Alertamos que essa posição do STJ prevaleceu pacificamente até abril de 2023, quando a sua 1ª Turma provocou nova reviravolta na matéria, ressuscitando o entendimento antigo do Tribunal, no sentido da impossibilidade de deduzir os materiais fornecidos pelo prestador dos serviços de construção civil, exceto as mercadorias produzidas por ele fora do local da obra, de acordo com as ressalvas previstas nos subitens 7.02 e 7.05 da lista de serviços anexa à LC nº 116/2003.

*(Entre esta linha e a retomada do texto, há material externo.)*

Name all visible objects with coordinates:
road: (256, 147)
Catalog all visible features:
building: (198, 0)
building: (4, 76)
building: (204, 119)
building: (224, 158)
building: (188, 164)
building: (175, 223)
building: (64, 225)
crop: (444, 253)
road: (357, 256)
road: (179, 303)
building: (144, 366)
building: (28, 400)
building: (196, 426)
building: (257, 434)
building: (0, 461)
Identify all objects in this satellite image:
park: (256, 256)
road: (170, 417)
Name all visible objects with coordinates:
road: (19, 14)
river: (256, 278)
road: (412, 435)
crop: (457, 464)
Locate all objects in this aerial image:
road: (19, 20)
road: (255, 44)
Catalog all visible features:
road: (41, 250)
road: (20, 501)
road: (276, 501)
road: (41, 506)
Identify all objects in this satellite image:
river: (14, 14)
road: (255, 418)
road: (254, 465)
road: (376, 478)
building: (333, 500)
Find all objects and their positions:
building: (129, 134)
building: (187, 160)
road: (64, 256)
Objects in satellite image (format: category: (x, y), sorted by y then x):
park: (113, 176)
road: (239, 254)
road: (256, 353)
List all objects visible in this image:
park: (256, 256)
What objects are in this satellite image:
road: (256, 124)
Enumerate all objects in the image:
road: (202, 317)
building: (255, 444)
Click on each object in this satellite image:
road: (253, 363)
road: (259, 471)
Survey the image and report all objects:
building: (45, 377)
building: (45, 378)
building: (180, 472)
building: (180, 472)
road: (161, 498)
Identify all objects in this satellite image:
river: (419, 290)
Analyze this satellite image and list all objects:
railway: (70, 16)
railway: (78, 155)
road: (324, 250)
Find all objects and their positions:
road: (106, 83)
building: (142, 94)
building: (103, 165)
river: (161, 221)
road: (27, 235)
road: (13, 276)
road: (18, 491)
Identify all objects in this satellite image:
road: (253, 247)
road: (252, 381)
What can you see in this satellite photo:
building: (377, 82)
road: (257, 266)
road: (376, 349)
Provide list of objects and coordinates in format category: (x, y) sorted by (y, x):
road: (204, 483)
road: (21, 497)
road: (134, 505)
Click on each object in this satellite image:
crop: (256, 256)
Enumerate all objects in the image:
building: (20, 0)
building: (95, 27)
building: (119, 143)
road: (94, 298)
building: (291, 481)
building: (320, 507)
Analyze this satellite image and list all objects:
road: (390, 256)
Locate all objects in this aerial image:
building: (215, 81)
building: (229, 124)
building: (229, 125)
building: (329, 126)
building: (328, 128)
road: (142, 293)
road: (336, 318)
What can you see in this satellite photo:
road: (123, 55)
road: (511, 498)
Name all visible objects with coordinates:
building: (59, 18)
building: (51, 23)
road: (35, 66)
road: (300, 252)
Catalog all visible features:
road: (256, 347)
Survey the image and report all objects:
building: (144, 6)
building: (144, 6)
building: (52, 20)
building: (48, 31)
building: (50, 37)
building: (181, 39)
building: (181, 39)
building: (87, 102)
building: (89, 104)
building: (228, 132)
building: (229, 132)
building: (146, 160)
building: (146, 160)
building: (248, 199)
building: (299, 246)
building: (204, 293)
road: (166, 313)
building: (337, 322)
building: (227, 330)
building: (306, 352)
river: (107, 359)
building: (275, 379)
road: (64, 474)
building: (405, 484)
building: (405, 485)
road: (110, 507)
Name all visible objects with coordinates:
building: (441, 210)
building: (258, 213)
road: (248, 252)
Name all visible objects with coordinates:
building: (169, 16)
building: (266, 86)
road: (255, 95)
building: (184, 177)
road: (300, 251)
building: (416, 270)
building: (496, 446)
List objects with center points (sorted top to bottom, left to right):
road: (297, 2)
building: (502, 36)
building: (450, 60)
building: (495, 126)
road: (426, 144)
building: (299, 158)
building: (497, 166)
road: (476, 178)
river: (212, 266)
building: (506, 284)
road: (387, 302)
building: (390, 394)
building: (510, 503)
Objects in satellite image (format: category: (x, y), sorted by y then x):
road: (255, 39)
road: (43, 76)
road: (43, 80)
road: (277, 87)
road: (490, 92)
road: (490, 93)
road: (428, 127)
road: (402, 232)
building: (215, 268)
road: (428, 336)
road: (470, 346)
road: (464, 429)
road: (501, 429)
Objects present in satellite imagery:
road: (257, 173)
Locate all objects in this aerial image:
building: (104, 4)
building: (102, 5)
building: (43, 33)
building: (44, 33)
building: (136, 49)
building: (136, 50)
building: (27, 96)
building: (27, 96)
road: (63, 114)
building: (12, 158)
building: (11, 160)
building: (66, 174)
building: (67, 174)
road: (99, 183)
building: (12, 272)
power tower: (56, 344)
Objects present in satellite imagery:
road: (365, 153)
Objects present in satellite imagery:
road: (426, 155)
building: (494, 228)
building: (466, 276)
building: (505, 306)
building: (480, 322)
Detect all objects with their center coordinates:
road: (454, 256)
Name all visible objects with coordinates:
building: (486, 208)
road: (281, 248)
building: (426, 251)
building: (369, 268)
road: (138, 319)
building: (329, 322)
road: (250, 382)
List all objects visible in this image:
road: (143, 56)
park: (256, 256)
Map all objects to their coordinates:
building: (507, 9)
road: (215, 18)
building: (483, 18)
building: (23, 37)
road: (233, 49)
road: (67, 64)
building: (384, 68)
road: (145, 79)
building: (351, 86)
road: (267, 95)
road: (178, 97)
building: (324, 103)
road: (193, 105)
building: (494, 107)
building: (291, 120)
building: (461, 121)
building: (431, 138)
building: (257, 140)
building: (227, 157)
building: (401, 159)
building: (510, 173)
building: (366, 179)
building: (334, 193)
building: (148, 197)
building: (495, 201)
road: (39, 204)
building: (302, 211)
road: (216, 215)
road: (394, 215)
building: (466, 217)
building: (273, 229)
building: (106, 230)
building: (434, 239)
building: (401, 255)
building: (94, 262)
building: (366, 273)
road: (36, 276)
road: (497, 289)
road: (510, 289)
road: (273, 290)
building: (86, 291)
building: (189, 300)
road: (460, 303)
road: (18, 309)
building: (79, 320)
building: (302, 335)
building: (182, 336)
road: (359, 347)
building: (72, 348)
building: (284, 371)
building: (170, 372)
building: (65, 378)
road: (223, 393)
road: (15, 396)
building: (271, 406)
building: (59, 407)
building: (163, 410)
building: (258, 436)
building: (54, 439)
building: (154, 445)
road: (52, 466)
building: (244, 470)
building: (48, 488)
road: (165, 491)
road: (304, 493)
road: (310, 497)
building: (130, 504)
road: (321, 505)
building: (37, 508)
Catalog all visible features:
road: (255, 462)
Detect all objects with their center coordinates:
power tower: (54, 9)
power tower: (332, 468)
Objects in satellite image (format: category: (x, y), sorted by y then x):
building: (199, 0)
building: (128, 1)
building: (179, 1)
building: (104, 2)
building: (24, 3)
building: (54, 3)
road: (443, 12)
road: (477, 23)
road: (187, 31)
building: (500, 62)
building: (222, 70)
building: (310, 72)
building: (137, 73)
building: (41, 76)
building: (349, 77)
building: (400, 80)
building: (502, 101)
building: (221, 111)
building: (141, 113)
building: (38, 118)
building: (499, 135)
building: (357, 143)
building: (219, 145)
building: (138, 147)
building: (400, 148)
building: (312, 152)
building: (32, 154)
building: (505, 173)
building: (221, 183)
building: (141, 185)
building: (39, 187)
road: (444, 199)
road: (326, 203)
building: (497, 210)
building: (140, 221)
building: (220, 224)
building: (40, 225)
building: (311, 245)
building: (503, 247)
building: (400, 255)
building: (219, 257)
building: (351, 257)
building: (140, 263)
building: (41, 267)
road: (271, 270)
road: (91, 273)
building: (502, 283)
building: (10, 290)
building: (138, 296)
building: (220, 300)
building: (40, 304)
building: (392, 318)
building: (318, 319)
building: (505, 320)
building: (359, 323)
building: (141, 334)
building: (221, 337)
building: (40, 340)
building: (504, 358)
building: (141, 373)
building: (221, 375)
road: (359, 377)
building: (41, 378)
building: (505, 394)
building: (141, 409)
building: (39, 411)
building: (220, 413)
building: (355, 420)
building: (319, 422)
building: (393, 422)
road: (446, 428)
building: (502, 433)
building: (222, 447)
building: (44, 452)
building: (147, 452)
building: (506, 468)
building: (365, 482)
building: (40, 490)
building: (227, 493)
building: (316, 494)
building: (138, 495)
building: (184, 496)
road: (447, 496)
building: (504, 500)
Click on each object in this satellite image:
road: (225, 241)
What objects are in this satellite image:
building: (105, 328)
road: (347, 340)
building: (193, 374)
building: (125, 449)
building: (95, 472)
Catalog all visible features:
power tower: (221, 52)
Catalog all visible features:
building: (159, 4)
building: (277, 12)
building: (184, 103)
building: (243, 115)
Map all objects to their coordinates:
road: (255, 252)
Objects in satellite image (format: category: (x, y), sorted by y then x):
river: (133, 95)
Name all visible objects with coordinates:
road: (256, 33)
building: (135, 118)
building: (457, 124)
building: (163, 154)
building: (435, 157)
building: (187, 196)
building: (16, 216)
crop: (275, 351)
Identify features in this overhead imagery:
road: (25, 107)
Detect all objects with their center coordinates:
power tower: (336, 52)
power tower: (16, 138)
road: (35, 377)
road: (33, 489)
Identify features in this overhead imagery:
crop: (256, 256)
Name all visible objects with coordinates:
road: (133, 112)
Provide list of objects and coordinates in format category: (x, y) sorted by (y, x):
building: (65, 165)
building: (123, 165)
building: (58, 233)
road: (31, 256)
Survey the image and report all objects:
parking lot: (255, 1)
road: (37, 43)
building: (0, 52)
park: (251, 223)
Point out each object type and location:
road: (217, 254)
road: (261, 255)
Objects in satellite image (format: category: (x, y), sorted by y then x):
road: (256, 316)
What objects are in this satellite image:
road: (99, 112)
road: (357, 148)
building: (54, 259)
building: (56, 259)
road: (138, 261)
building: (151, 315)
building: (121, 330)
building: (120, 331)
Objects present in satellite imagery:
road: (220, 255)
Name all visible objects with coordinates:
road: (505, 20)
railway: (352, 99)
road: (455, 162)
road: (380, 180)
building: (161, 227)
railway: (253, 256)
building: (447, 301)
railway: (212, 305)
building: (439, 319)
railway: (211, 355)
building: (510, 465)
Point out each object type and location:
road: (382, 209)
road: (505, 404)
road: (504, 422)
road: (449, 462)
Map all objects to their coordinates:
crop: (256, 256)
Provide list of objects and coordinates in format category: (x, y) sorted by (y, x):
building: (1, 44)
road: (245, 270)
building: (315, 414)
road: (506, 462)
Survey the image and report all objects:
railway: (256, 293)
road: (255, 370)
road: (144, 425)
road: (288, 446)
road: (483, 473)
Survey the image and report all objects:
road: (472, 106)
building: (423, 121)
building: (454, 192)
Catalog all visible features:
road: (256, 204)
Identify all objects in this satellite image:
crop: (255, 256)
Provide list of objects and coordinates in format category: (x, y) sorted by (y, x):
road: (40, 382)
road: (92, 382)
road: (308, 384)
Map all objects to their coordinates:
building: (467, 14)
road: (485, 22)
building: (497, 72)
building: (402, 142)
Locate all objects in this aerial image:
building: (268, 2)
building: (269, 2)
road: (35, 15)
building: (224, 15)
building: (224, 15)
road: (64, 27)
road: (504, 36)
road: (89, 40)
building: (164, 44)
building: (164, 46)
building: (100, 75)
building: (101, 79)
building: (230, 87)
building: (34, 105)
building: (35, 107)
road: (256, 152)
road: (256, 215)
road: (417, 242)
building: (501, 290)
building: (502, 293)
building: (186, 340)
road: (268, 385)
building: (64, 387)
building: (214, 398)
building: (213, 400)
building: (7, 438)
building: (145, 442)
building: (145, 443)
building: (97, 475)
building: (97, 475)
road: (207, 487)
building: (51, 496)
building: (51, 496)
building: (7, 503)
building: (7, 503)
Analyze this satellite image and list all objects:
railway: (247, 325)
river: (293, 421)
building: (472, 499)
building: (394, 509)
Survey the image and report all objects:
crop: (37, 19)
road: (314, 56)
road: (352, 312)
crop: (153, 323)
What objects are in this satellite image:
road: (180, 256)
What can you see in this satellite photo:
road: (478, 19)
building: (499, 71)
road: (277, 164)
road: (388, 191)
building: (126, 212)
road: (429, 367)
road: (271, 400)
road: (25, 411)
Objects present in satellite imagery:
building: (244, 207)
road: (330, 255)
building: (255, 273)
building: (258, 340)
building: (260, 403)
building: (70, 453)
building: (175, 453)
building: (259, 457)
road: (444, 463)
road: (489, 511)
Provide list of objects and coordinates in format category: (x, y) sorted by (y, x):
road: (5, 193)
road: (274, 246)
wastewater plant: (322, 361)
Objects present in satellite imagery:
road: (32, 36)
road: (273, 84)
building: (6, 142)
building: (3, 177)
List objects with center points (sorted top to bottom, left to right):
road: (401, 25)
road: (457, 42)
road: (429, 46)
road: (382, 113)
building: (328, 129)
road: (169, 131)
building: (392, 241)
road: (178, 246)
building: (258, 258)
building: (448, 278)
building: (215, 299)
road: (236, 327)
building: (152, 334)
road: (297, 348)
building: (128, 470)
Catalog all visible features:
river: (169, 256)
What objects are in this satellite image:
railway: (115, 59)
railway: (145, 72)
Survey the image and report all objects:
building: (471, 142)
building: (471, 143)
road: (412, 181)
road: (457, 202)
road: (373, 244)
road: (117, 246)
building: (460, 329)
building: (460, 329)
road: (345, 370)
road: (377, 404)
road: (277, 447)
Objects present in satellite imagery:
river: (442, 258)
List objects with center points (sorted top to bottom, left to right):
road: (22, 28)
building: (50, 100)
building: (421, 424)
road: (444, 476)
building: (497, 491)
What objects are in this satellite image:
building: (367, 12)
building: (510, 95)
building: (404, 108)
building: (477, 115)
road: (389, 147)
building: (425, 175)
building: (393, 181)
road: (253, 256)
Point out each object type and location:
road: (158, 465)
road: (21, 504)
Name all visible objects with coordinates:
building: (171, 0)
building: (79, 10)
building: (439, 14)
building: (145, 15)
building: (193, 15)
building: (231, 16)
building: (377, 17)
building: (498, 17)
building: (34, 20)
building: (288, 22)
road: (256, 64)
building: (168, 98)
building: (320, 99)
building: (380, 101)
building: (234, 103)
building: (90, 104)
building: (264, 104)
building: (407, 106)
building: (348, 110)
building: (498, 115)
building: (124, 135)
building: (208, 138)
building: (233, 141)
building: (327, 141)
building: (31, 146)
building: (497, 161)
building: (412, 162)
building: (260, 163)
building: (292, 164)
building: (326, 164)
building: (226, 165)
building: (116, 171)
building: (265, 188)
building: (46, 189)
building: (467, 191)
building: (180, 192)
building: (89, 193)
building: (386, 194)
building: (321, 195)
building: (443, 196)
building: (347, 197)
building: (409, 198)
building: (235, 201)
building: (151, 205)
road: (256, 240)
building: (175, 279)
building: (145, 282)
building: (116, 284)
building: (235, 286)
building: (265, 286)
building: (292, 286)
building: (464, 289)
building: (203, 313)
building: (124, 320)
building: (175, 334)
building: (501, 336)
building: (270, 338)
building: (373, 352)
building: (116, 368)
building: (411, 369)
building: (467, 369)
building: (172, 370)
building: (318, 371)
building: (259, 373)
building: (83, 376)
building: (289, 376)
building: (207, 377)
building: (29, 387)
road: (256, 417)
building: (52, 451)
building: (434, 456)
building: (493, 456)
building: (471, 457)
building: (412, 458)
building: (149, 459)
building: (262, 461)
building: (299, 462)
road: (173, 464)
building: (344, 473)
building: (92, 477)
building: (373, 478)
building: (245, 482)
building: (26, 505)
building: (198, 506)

Eis o julgado do STJ que provocou nova guinada na sua jurisprudência sobre a matéria:
RECURSO ESPECIAL Nº 1.916.376 – RS (2021/0011137-9), JULGADO EM ABRIL DE 2023:
“PROCESSUAL CIVIL E TRIBUTÁRIO. ACÓRDÃO COMBATIDO. DECISÃO SURPRESA. INEXISTÊNCIA. ISS. BASE DE CÁLCULO. SERVIÇO DE CONCRETAGEM. DEDUÇÃO DOS MATERIAS EMPREGADOS. IMPOSSIBILIDADE.
(…) 2. Esta Corte Superior há muito consolidou o entendimento de que a base de cálculo do ISS é o preço do serviço de construção civil contratado, não sendo possível deduzir os materiais empregados, salvo se produzidos pelo prestador fora do local da obra e por ele destacadamente comercializados com a incidência do ICMS. Precedentes.
3. O Supremo Tribunal Federal, ao proferir o primeiro julgamento do RE 603.497/MG (Tema 247 do STF), em 31/08/2010 (DJ 16/09/2010), decidiu reformar acórdão do STJ com fundamento no entendimento do Pretório Excelso sobre a “possibilidade de dedução da base de cálculo do ISS dos materiais empregados na construção civil”.
4. A partir desse momento, esta Corte Superior, buscando alinhar a sua jurisprudência à referida decisão da Suprema Corte, começou a decidir naquele mesmo sentido, como se observa, a título de exemplo, no AgRg nos EAREsp n. 113.482/SC, relatora Ministra Diva Malerbi (Desembargadora Convocada TRF 3ª Região), Primeira Seção, julgado em 27/2/2013, DJe de 12/3/2013.
5. Entretanto, mais recentemente, em 03/07/2020 (publicação da ata de julgamento em 13/07/2020), nos mesmos autos do RE 603.497/MG, o STF deu parcial provimento a agravo interno para, reafirmando a tese de recepção do art. 9º, § 2º, do DL n. 406/1968 pela Constituição de 1988, assentar que a aplicação dessa tese naquele caso concreto não ensejou reforma do acórdão do STJ, ficando evidenciada, no referido julgamento, a intenção do Pretório Excelso de preservar a orientação jurisprudencial que o Superior Tribunal de Justiça sedimentou no âmbito infraconstitucional acerca da impossibilidade de dedução dos materiais empregados da base de cálculo do ISS incidente sobre serviço de construção civil.
6. Diante desse último pronunciamento da Suprema Corte no julgamento do seu Tema 247, há de voltar a ser prestigiada a vetusta jurisprudência do STJ sobre o tema.
7. Hipótese em que a parte autora nem sequer alegou, muito menos comprovou, que comercializou de forma apartada os materiais empregados nos serviços de concretagem e submeteu o valor deles à tributação pelo ICMS, de modo que não faz jus à pretendida dedução da base de cálculo de ISS.
8. Recurso especial desprovido.”
Se mesmo assim os municípios desejarem autorizar as deduções em lei, até mesmo criando ou mantendo um regime presumido de dedução de materiais, esta norma deverá ser entendida como benefício fiscal e, portanto, estará sujeita ao art. 14 da Lei de Responsabilidade Fiscal (LC nº 101/2000).